Berdasarkan laporan teknis yang dipublikasikan dan evaluasi sumber daya, kita masih jauh dari sistem seperti itu. Meski beberapa perusahaan mengklaim mungkin akan mencapai ini pada tahun 2030 bahkan 2035, kemajuan teknologi saat ini tidak mendukung estimasi optimis tersebut. Saat ini, baik sistem jebakan ion, qubit superkonduktor, maupun platform atom netral, belum mendekati skala yang diperlukan untuk memecahkan RSA-2048. Untuk memecahkan kriptografi ini, diperlukan puluhan ribu, bahkan mungkin jutaan qubit fisik—jumlah spesifik tergantung tingkat kesalahan dan skema koreksi yang digunakan.

Batasan utama bukan hanya jumlah qubit, tetapi juga ketepatan operasi gerbang, konektivitas antar qubit, dan kedalaman sirkuit koreksi kesalahan yang diperlukan untuk menjalankan algoritma kuantum yang kompleks. Beberapa sistem saat ini memiliki lebih dari seribu qubit fisik, tetapi angka ini menipu: sistem-sistem ini kekurangan konektivitas dan ketepatan yang diperlukan untuk melakukan analisis kriptografi.
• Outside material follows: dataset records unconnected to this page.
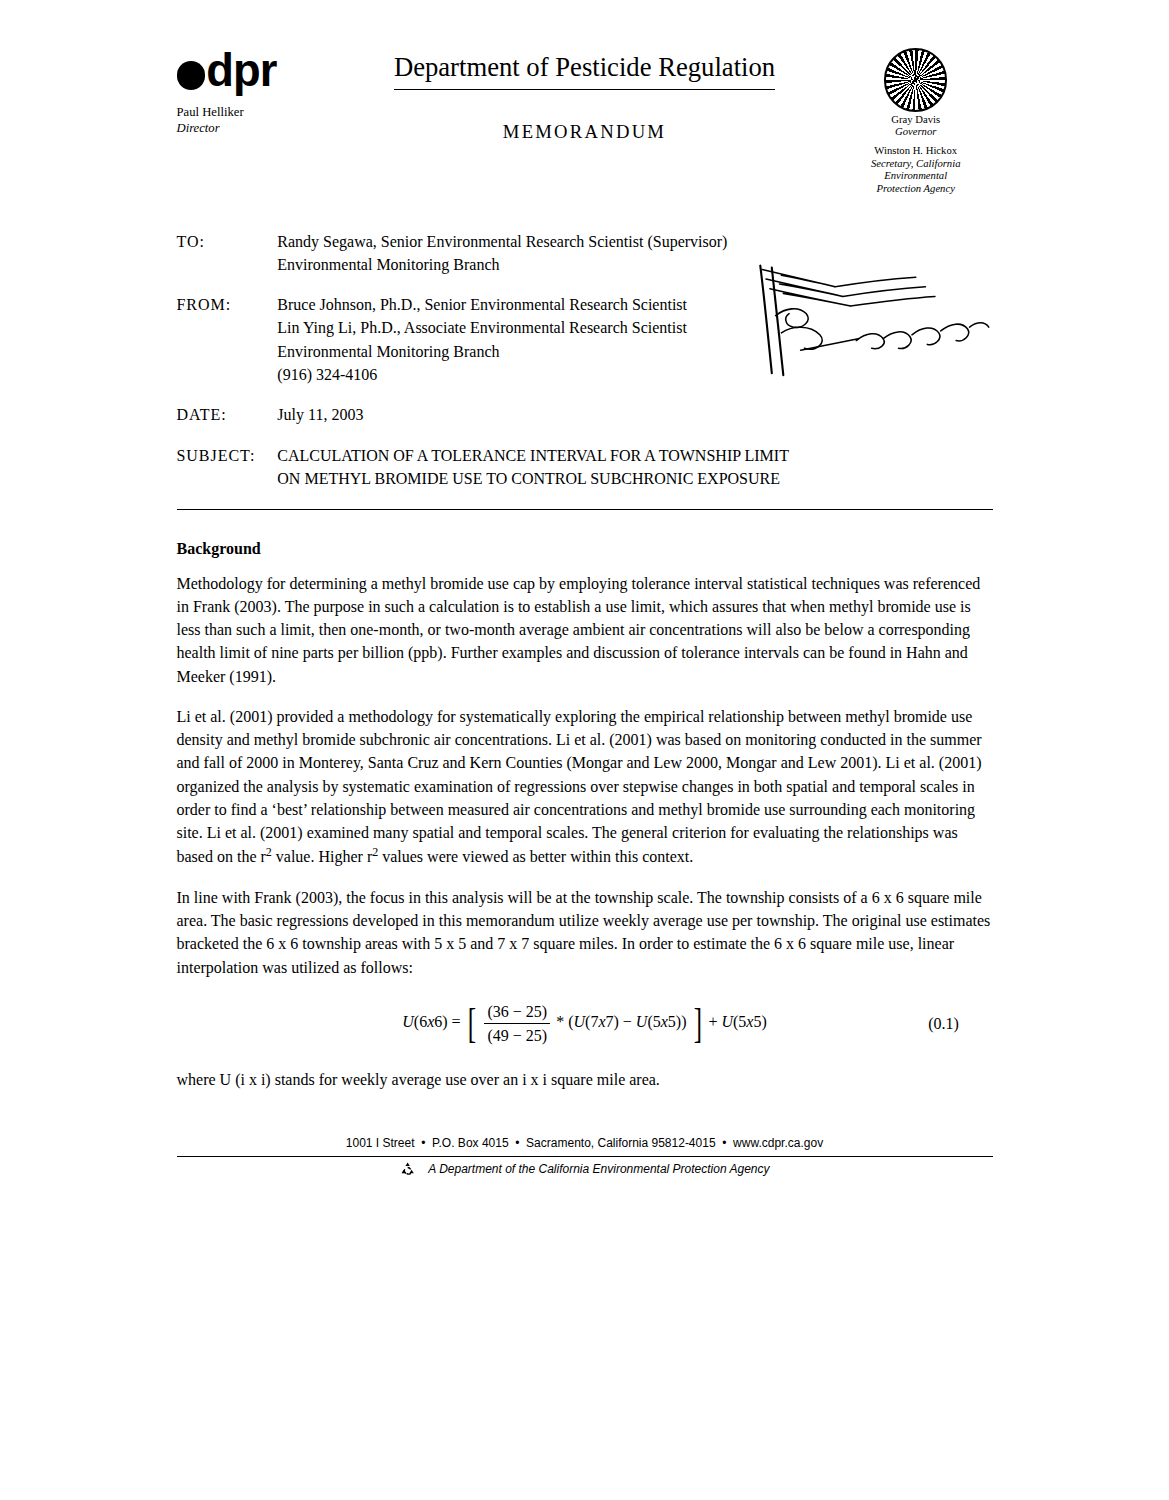dpr
Paul Helliker
Director
Department of Pesticide Regulation
MEMORANDUM
Gray Davis
Governor
Winston H. Hickox
Secretary, California
Environmental
Protection Agency
| TO: | Randy Segawa, Senior Environmental Research Scientist (Supervisor) Environmental Monitoring Branch |
| FROM: | Bruce Johnson, Ph.D., Senior Environmental Research Scientist Lin Ying Li, Ph.D., Associate Environmental Research Scientist Environmental Monitoring Branch (916) 324-4106 |
| DATE: | July 11, 2003 |
| SUBJECT: | CALCULATION OF A TOLERANCE INTERVAL FOR A TOWNSHIP LIMIT ON METHYL BROMIDE USE TO CONTROL SUBCHRONIC EXPOSURE |
Background
Methodology for determining a methyl bromide use cap by employing tolerance interval statistical techniques was referenced in Frank (2003). The purpose in such a calculation is to establish a use limit, which assures that when methyl bromide use is less than such a limit, then one-month, or two-month average ambient air concentrations will also be below a corresponding health limit of nine parts per billion (ppb). Further examples and discussion of tolerance intervals can be found in Hahn and Meeker (1991).
Li et al. (2001) provided a methodology for systematically exploring the empirical relationship between methyl bromide use density and methyl bromide subchronic air concentrations. Li et al. (2001) was based on monitoring conducted in the summer and fall of 2000 in Monterey, Santa Cruz and Kern Counties (Mongar and Lew 2000, Mongar and Lew 2001). Li et al. (2001) organized the analysis by systematic examination of regressions over stepwise changes in both spatial and temporal scales in order to find a ‘best’ relationship between measured air concentrations and methyl bromide use surrounding each monitoring site. Li et al. (2001) examined many spatial and temporal scales. The general criterion for evaluating the relationships was based on the r2 value. Higher r2 values were viewed as better within this context.
In line with Frank (2003), the focus in this analysis will be at the township scale. The township consists of a 6 x 6 square mile area. The basic regressions developed in this memorandum utilize weekly average use per township. The original use estimates bracketed the 6 x 6 township areas with 5 x 5 and 7 x 7 square miles. In order to estimate the 6 x 6 square mile use, linear interpolation was utilized as follows:
U(6x6) = [ (36 − 25) (49 − 25) * (U(7x7) − U(5x5)) ] + U(5x5) (0.1)
where U (i x i) stands for weekly average use over an i x i square mile area.
1001 I Street • P.O. Box 4015 • Sacramento, California 95812-4015 • www.cdpr.ca.gov
A Department of the California Environmental Protection Agency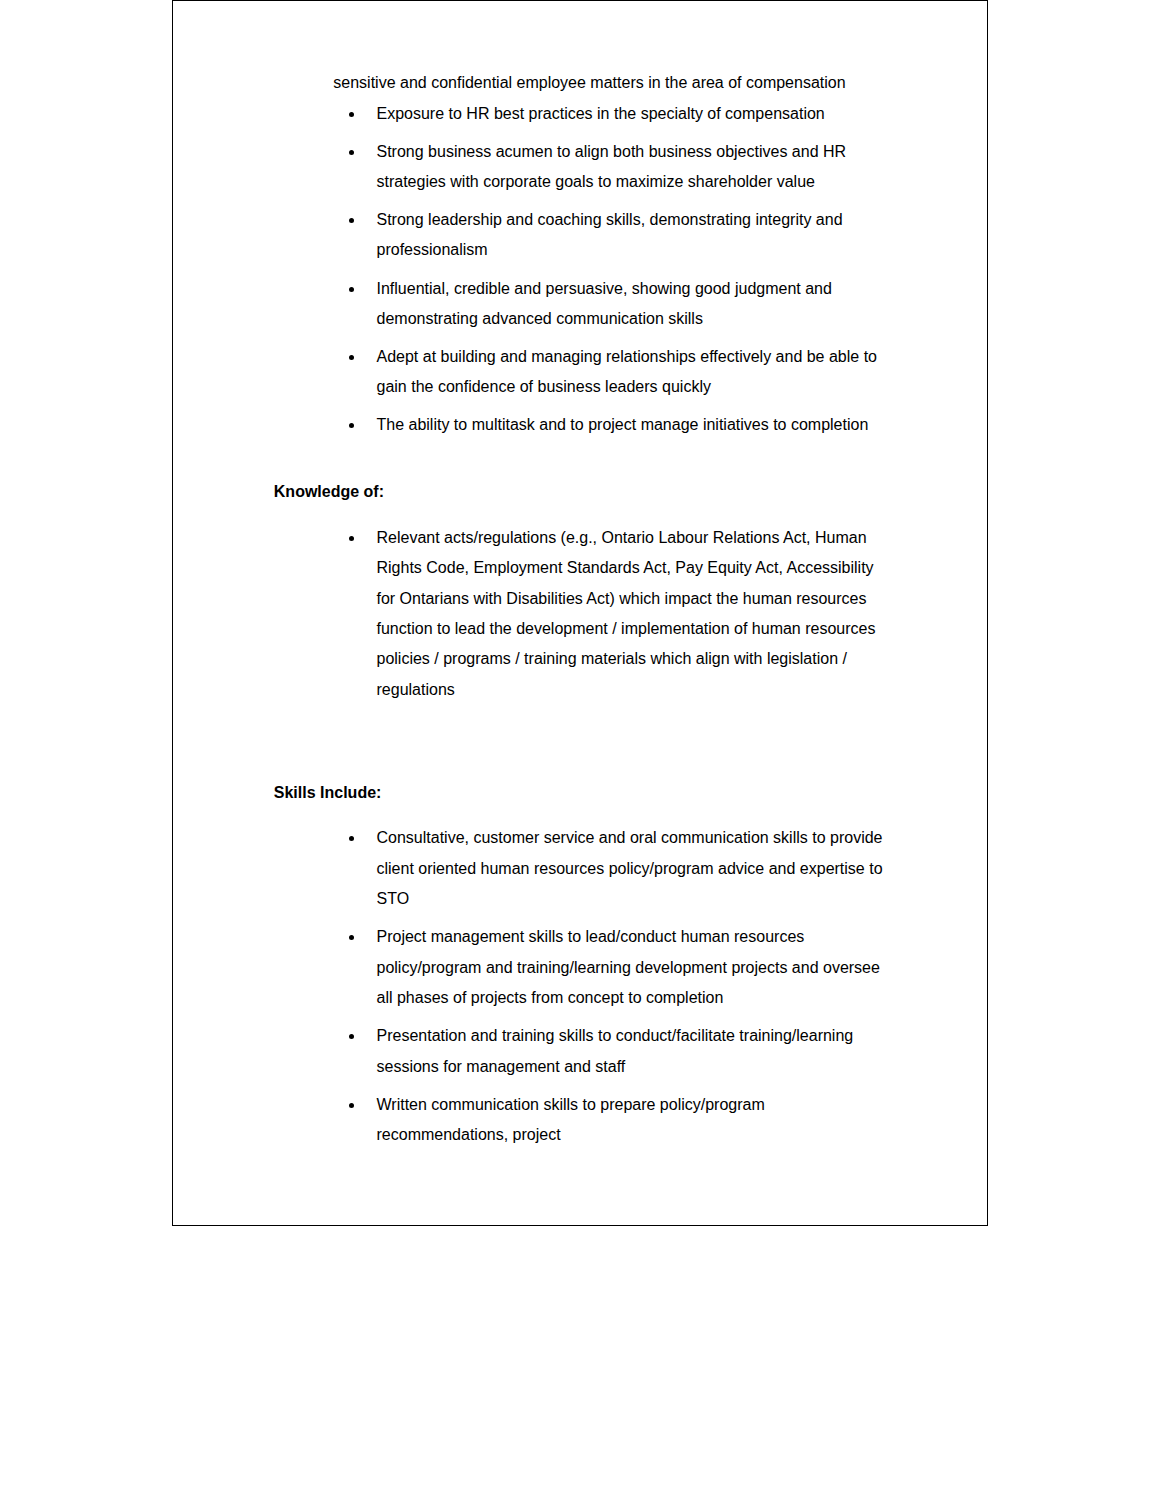sensitive and confidential employee matters in the area of compensation
Exposure to HR best practices in the specialty of compensation
Strong business acumen to align both business objectives and HR strategies with corporate goals to maximize shareholder value
Strong leadership and coaching skills, demonstrating integrity and professionalism
Influential, credible and persuasive, showing good judgment and demonstrating advanced communication skills
Adept at building and managing relationships effectively and be able to gain the confidence of business leaders quickly
The ability to multitask and to project manage initiatives to completion
Knowledge of:
Relevant acts/regulations (e.g., Ontario Labour Relations Act, Human Rights Code, Employment Standards Act, Pay Equity Act, Accessibility for Ontarians with Disabilities Act) which impact the human resources function to lead the development / implementation of human resources policies / programs / training materials which align with legislation / regulations
Skills Include:
Consultative, customer service and oral communication skills to provide client oriented human resources policy/program advice and expertise to STO
Project management skills to lead/conduct human resources policy/program and training/learning development projects and oversee all phases of projects from concept to completion
Presentation and training skills to conduct/facilitate training/learning sessions for management and staff
Written communication skills to prepare policy/program recommendations, project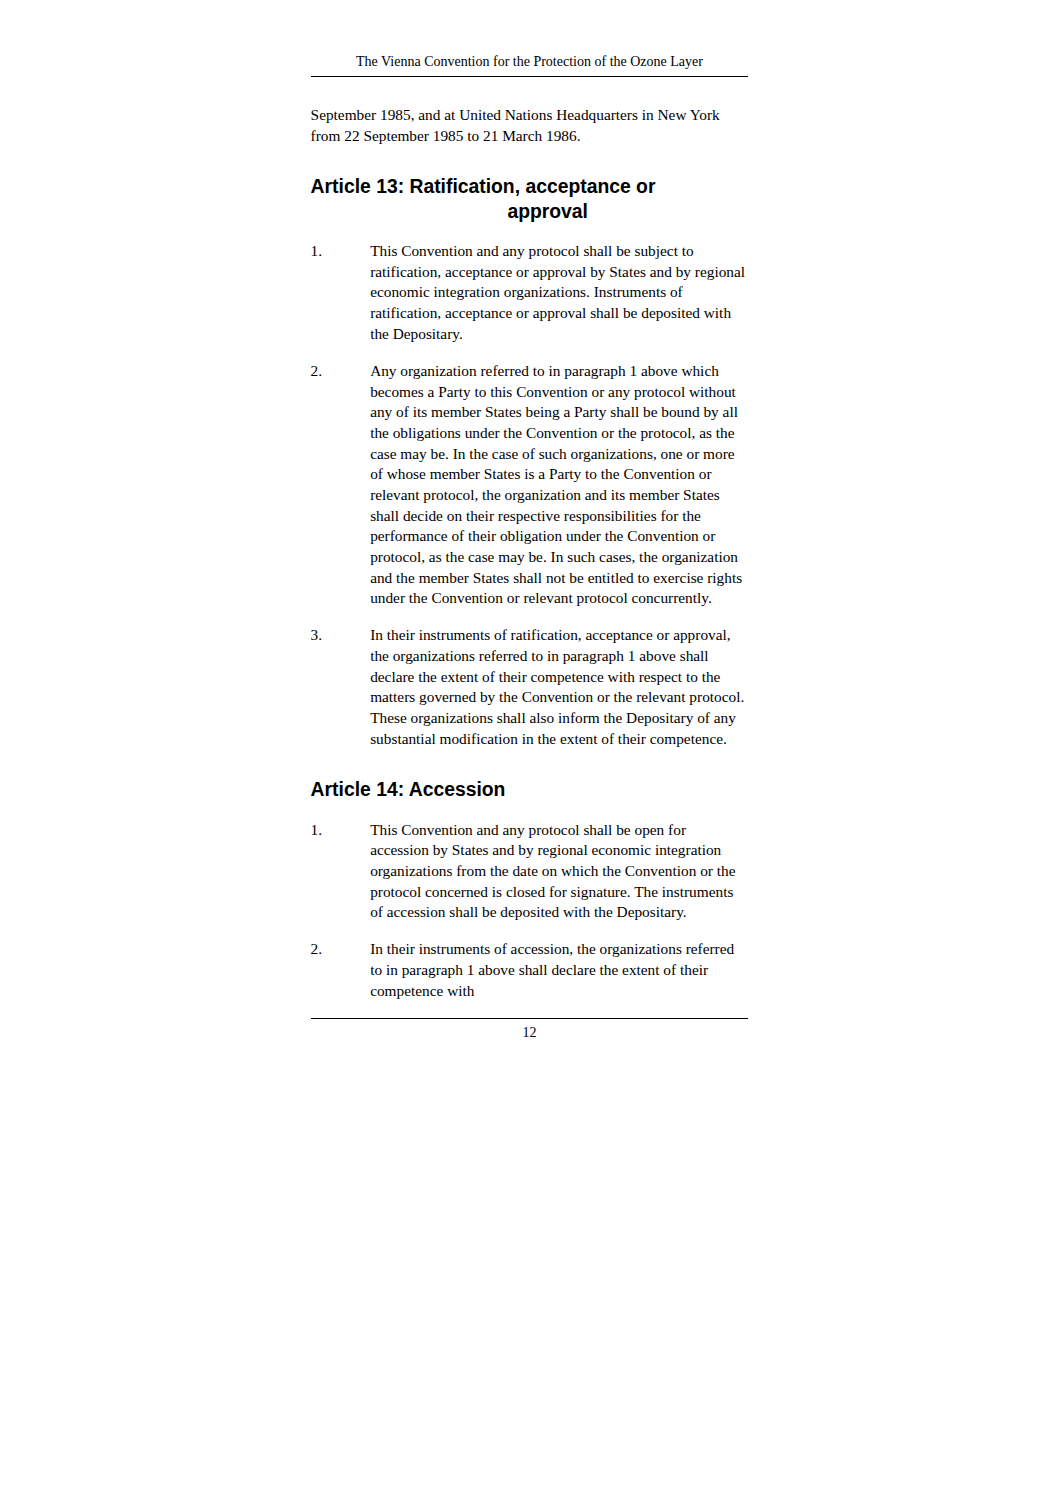The Vienna Convention for the Protection of the Ozone Layer
September 1985, and at United Nations Headquarters in New York from 22 September 1985 to 21 March 1986.
Article 13: Ratification, acceptance orapproval
1. This Convention and any protocol shall be subject to ratification, acceptance or approval by States and by regional economic integration organizations. Instruments of ratification, acceptance or approval shall be deposited with the Depositary.
2. Any organization referred to in paragraph 1 above which becomes a Party to this Convention or any protocol without any of its member States being a Party shall be bound by all the obligations under the Convention or the protocol, as the case may be. In the case of such organizations, one or more of whose member States is a Party to the Convention or relevant protocol, the organization and its member States shall decide on their respective responsibilities for the performance of their obligation under the Convention or protocol, as the case may be. In such cases, the organization and the member States shall not be entitled to exercise rights under the Convention or relevant protocol concurrently.
3. In their instruments of ratification, acceptance or approval, the organizations referred to in paragraph 1 above shall declare the extent of their competence with respect to the matters governed by the Convention or the relevant protocol. These organizations shall also inform the Depositary of any substantial modification in the extent of their competence.
Article 14: Accession
1. This Convention and any protocol shall be open for accession by States and by regional economic integration organizations from the date on which the Convention or the protocol concerned is closed for signature. The instruments of accession shall be deposited with the Depositary.
2. In their instruments of accession, the organizations referred to in paragraph 1 above shall declare the extent of their competence with
12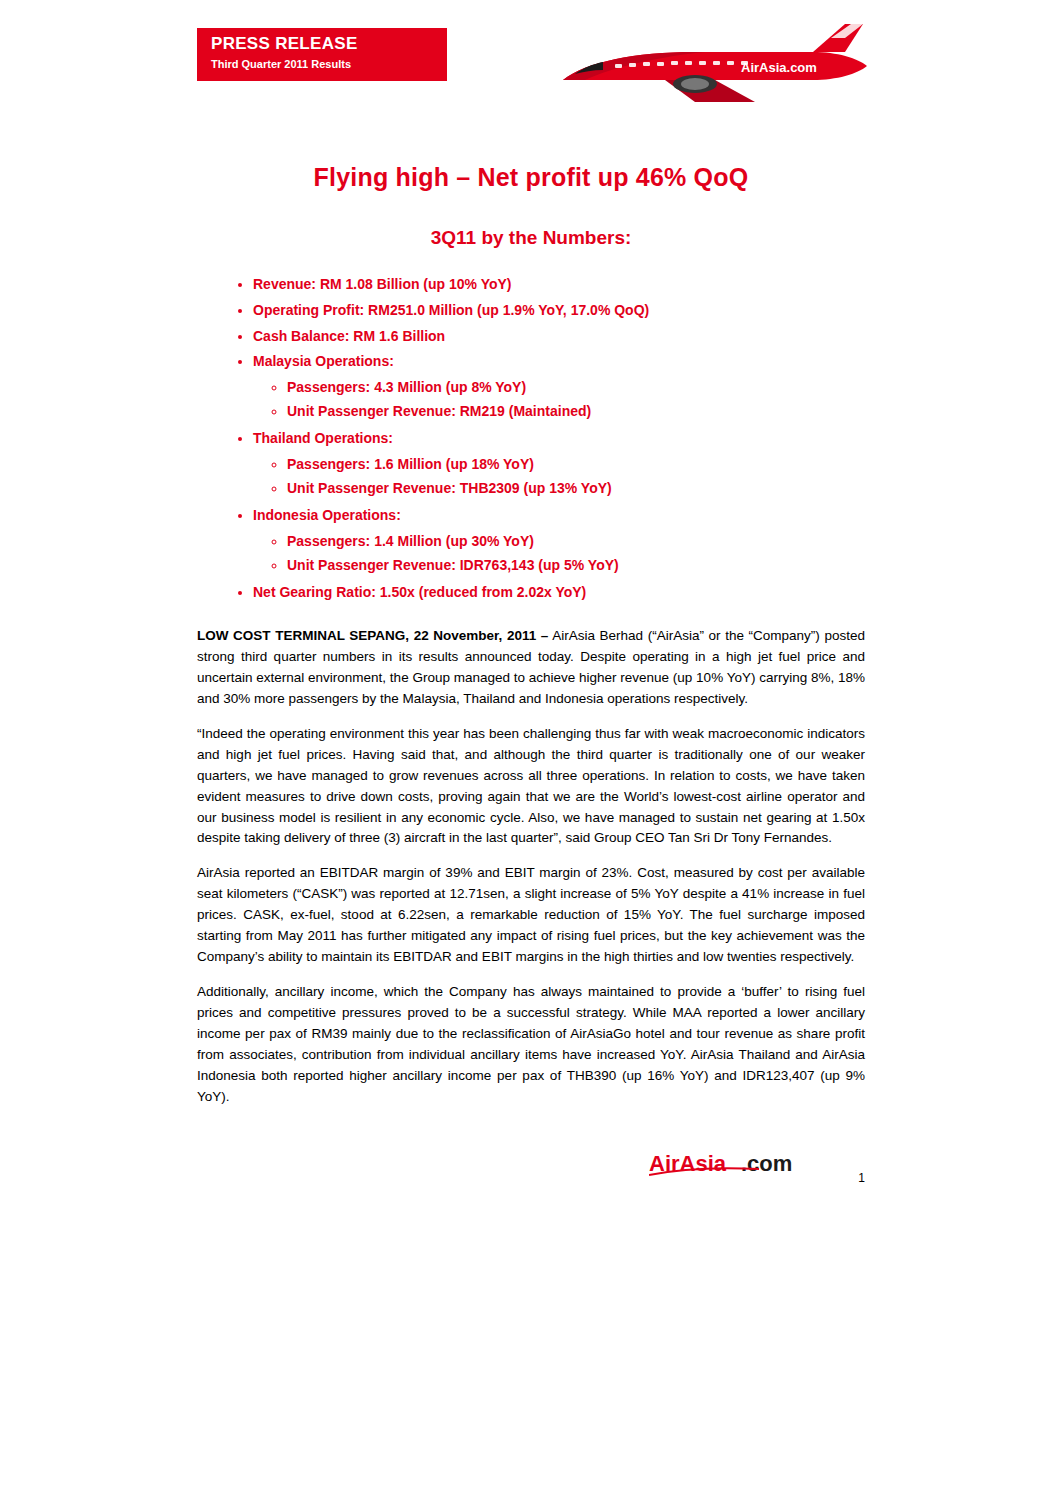PRESS RELEASE
Third Quarter 2011 Results
AirAsia.com
Flying high – Net profit up 46% QoQ
3Q11 by the Numbers:
Revenue: RM 1.08 Billion (up 10% YoY)
Operating Profit: RM251.0 Million (up 1.9% YoY, 17.0% QoQ)
Cash Balance: RM 1.6 Billion
Malaysia Operations:
Passengers: 4.3 Million (up 8% YoY)
Unit Passenger Revenue: RM219 (Maintained)
Thailand Operations:
Passengers: 1.6 Million (up 18% YoY)
Unit Passenger Revenue: THB2309 (up 13% YoY)
Indonesia Operations:
Passengers: 1.4 Million (up 30% YoY)
Unit Passenger Revenue: IDR763,143 (up 5% YoY)
Net Gearing Ratio: 1.50x (reduced from 2.02x YoY)
LOW COST TERMINAL SEPANG, 22 November, 2011 – AirAsia Berhad (“AirAsia” or the “Company”) posted strong third quarter numbers in its results announced today. Despite operating in a high jet fuel price and uncertain external environment, the Group managed to achieve higher revenue (up 10% YoY) carrying 8%, 18% and 30% more passengers by the Malaysia, Thailand and Indonesia operations respectively.
“Indeed the operating environment this year has been challenging thus far with weak macroeconomic indicators and high jet fuel prices. Having said that, and although the third quarter is traditionally one of our weaker quarters, we have managed to grow revenues across all three operations. In relation to costs, we have taken evident measures to drive down costs, proving again that we are the World’s lowest-cost airline operator and our business model is resilient in any economic cycle. Also, we have managed to sustain net gearing at 1.50x despite taking delivery of three (3) aircraft in the last quarter”, said Group CEO Tan Sri Dr Tony Fernandes.
AirAsia reported an EBITDAR margin of 39% and EBIT margin of 23%. Cost, measured by cost per available seat kilometers (“CASK”) was reported at 12.71sen, a slight increase of 5% YoY despite a 41% increase in fuel prices. CASK, ex-fuel, stood at 6.22sen, a remarkable reduction of 15% YoY. The fuel surcharge imposed starting from May 2011 has further mitigated any impact of rising fuel prices, but the key achievement was the Company’s ability to maintain its EBITDAR and EBIT margins in the high thirties and low twenties respectively.
Additionally, ancillary income, which the Company has always maintained to provide a ‘buffer’ to rising fuel prices and competitive pressures proved to be a successful strategy. While MAA reported a lower ancillary income per pax of RM39 mainly due to the reclassification of AirAsiaGo hotel and tour revenue as share profit from associates, contribution from individual ancillary items have increased YoY. AirAsia Thailand and AirAsia Indonesia both reported higher ancillary income per pax of THB390 (up 16% YoY) and IDR123,407 (up 9% YoY).
AirAsia .com
1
Meskipun sistem modern mendekati ambang batas koreksi kesalahan fisik, belum ada yang mampu secara stabil mempertahankan bahkan beberapa qubit logika berfungsi, apalagi mencapai ribuan qubit logika berkualitas tinggi, sirkuit dalam, dan toleransi kesalahan. Jarak antara bukti konsep dan implementasi analisis kriptografi masih sangat besar.

Mengapa laporan berita sering membingungkan?

Laporan bisnis dan media sering menimbulkan kebingungan. Sumber utama kebingungan ini meliputi:

Kesalahan dalam demonstrasi “keunggulan kuantum”: tugas-tugas yang dipamerkan saat ini biasanya dirancang secara cermat dan bukan aplikasi yang benar-benar berguna, melainkan hanya kebetulan dapat dijalankan pada hardware yang ada dan tampak “cepat”. Detail penting ini sering diabaikan dalam promosi.

Kesalahpahaman tentang “ribuan qubit fisik”: istilah ini biasanya merujuk pada komputer kuantum adiabatik (sistem annealing), bukan komputer gate-model yang mampu menjalankan algoritma Shor dan memecahkan enkripsi kunci publik.

Penggunaan istilah “qubit logika” secara berlebihan: qubit fisik mudah terpengaruh oleh noise, sedangkan aplikasi nyata membutuhkan koreksi kesalahan dengan membangun “qubit logika” dari banyak qubit fisik. Untuk menjalankan algoritma Shor, diperlukan ribuan qubit logika, masing-masing biasanya terdiri dari ratusan hingga ribuan qubit fisik. Beberapa perusahaan bahkan membesar-besarkan klaim, mengklaim menggunakan kode koreksi kesalahan “distance-2” (hanya mampu mendeteksi, bukan memperbaiki kesalahan) untuk mencapai 48 qubit logika, dan setiap qubit logika hanya membutuhkan 2 qubit fisik—ini sama sekali tidak benar.

Janji palsu dalam peta jalan: banyak proyek mengklaim “qubit logika” yang sebenarnya hanya mendukung operasi Clifford, yang dapat disimulasikan secara efisien di komputer klasik dan tidak cukup untuk menjalankan algoritma Shor yang membutuhkan banyak “gerbang non-Clifford” (seperti gerbang T). Jadi, meskipun peta jalan menyatakan akan mencapai “ribuan qubit logika” pada tahun tertentu, ini tidak berarti mereka akan mampu memecahkan kriptografi klasik saat itu.

Praktik-praktik ini secara serius mengganggu persepsi publik (termasuk banyak pengamat yang berpengetahuan), sehingga menyebabkan pemahaman yang keliru tentang kemajuan komputasi kuantum.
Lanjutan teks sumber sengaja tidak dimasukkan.